One more, because I'm getting tired of typing.

Lesson #7 - It's not good enough to write and sell something that people want, it has to be got to be something they'll spend money for as well.

(I hope that doesn't come off as me being some money grubbing so and so. But if I want to do this full time, then I need to be able to pay for the house, food, and the dogs like occasional treats every now and again which cost money as well. At least the commute is only 12 seconds, I save a lot on gas that way.)

I've seen some cool ideas come and go, but for whatever reason they just didn't stick with people. And I imagine that can be pretty upsetting if you spend a lot of time working on it and it goes nowhere. Try to look at your app with a critical eye. Take FlyGesture for example- there is no way I would ever be able to go indie with that app, it just doesn't appeal to enough people. It has its fans, but not the same way as VoodooPad does or even FlySketch to an extent. If you aren't seeing growth in your sales... well, you better have another plan.

Implementation counts too. Sure, you could write it in java, but you're going to be spending a lot of time making it a mac application. Carbon is cool, but hard to learn. REALbasic is nice for some things, but I haven't really seen a compelling consumer grade application written in it. Just use Cocoa, you'll be happier in the long run. Yes Objective-C is a funky language to learn, and it's C under that... but you can do it. I did. The only class I ever flunked was... wait for it... cs103, intro to computer programming in C. So you don't even have to be a good programmer. (Mr. Job Interviewer, you want me to write a bubble sort routine? Crap, I'm screwed- you might as well just move on to the next job applicant.)

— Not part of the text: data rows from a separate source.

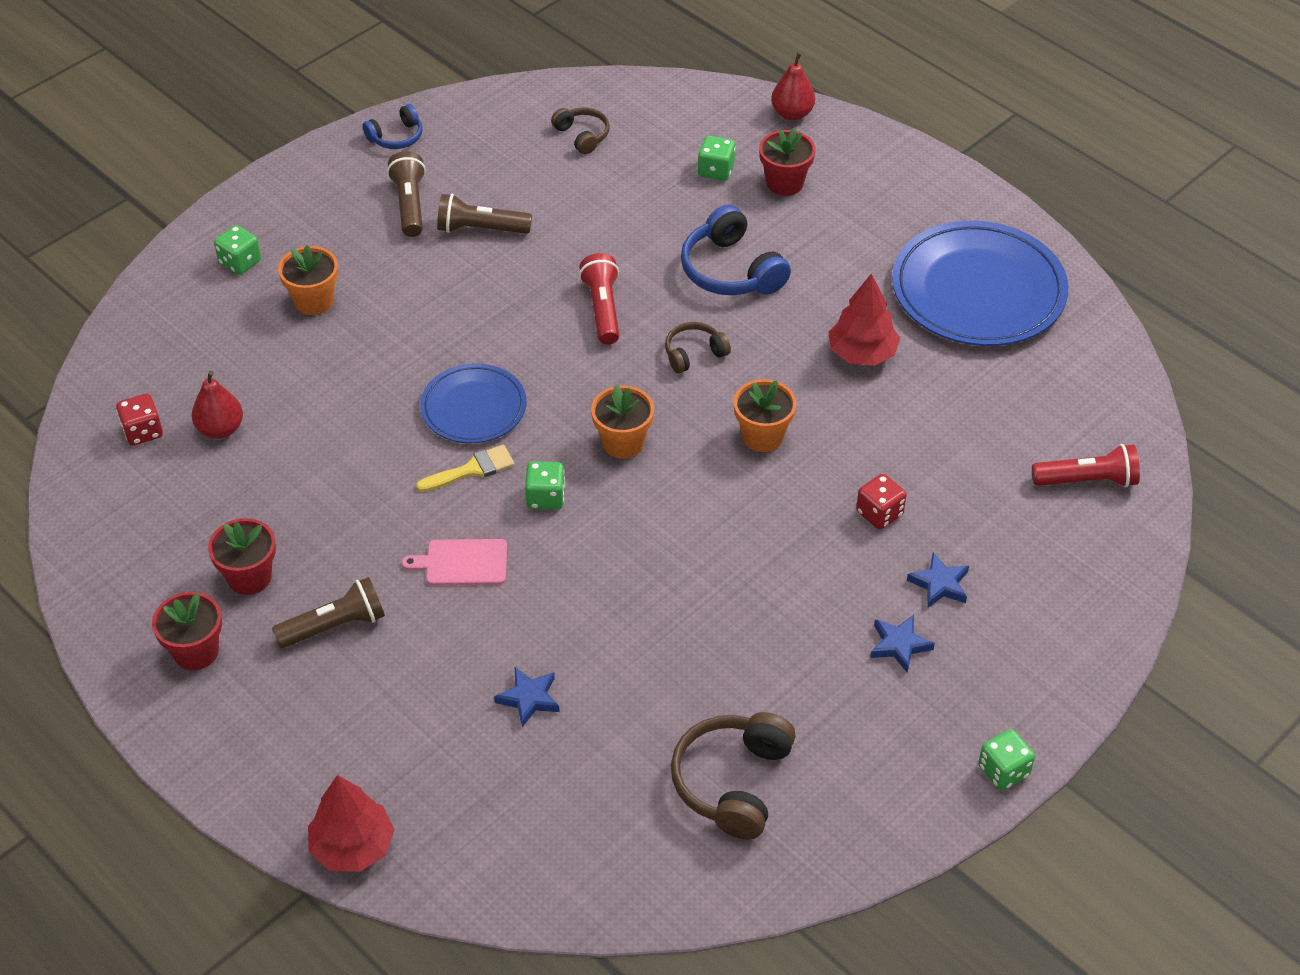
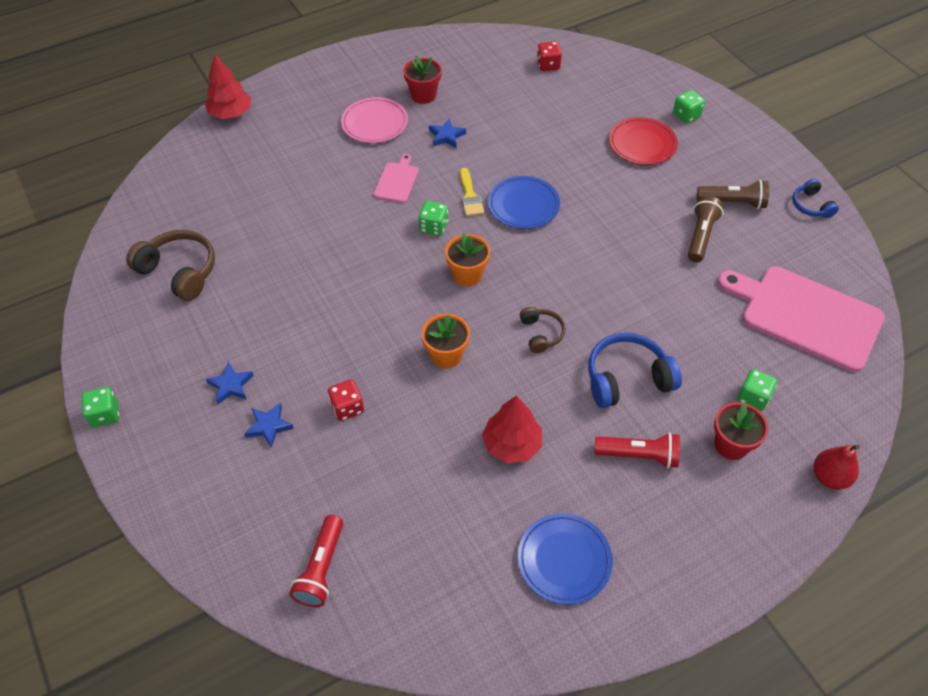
camera: 105 degrees right, 5 degrees up
red flower pot [152,592,222,670] -> none
red pear [192,371,243,439] -> none
brown flashlight [272,577,385,648] -> pink plate [341,97,408,143]
orange flower pot [278,245,338,315] -> red plate [609,117,678,165]
blue star [494,667,560,727] -> blue star moved to [429,119,466,148]
brown headphones [551,107,610,154] -> pink cutting board [718,266,885,372]
red flashlight [579,253,619,345] -> red flashlight moved to [594,433,680,468]
blue plate [892,221,1068,346] -> blue plate [518,513,613,605], size x0.58

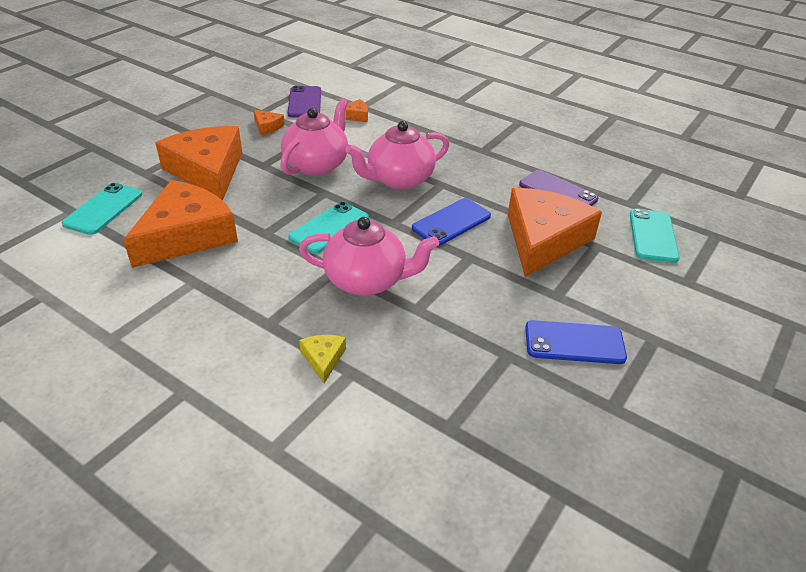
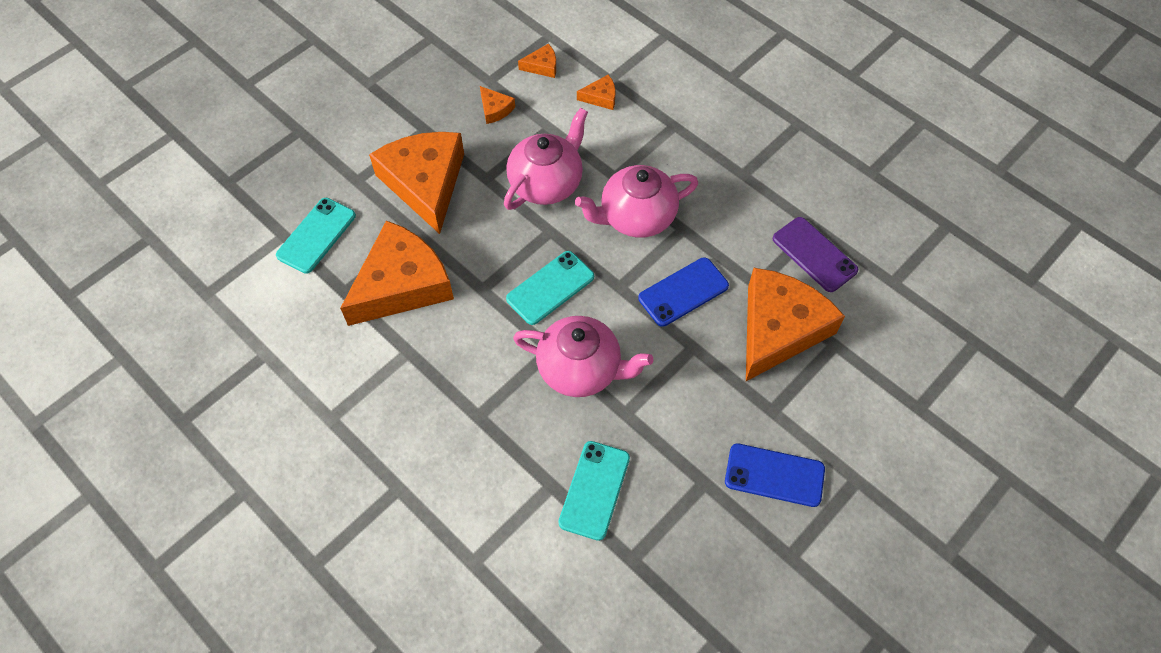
camera: 10 degrees right, 20 degrees up
purple phone [287,86,321,118] -> orange cheese [518,43,556,78]
yellow cheese [299,335,346,383] -> none
turquoise phone [630,208,680,263] -> turquoise phone moved to [558,441,630,541]

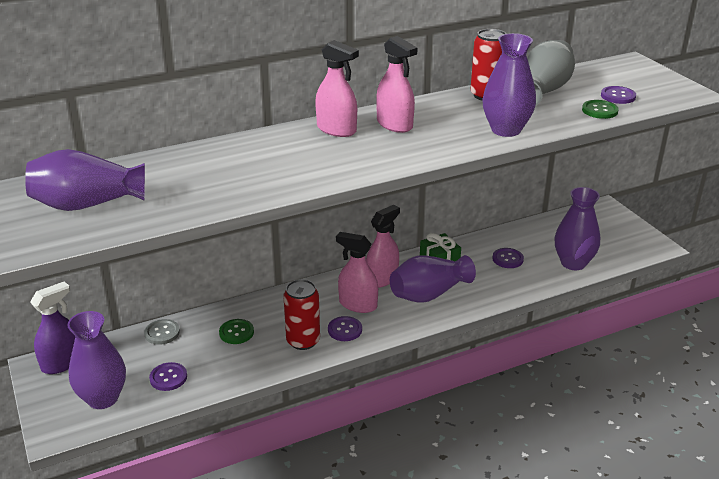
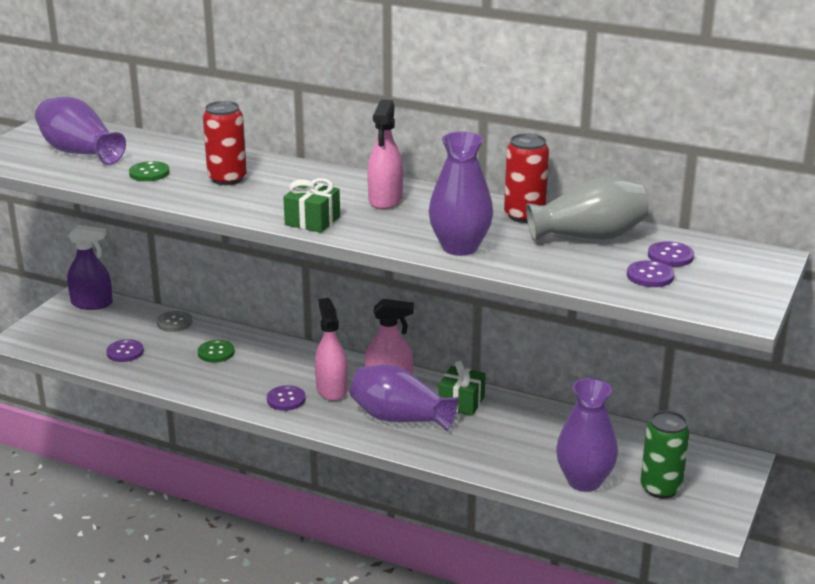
camera: 50 degrees right, 5 degrees down
purple vase [67,311,126,409] -> none
red can [283,279,320,350] -> red can moved to [203,101,247,185]
pink spray bottle [315,40,359,137] -> none
purple button [492,248,524,268] -> purple button moved to [648,241,694,267]
green button [582,100,619,119] -> green button moved to [129,161,170,181]
none -> green gift [283,178,340,233]
none -> green can [640,411,690,499]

You've got to make it look and feel nice as well. Make it a Macintosh™ application. Someone commented to me the other day that both Brent Simmons (maker of NetNewsWire) and myself seem to have a sense for making usable user interfaces. I then pointed out that we both just try and figure out what Panic would do. WWPD? Stick it on a bracelet and you are set. Emulate who you want to be like, but don't copy because that's lame*. I guess that's lesson #7 1/2 .

So that's it! Gus's risk-free-no-money-out-of-your-own-pocket path to sticking it to The Man!

Just plan, set realistic goals, meet those goals, diversify, save up, add four cups of patience, and have fun. And most importantly- work your ass off. It's not difficult, it's just not easy. It takes time and patience and hard work.

Now it's your turn- go make a better widget. (Just don't go making another note taking application because that's what we don't need another one of.)

* I totally ripped off a specific visual effect from Transmit 3.0, and put it in VoodooPad 2.5. Can you guess what and where it is?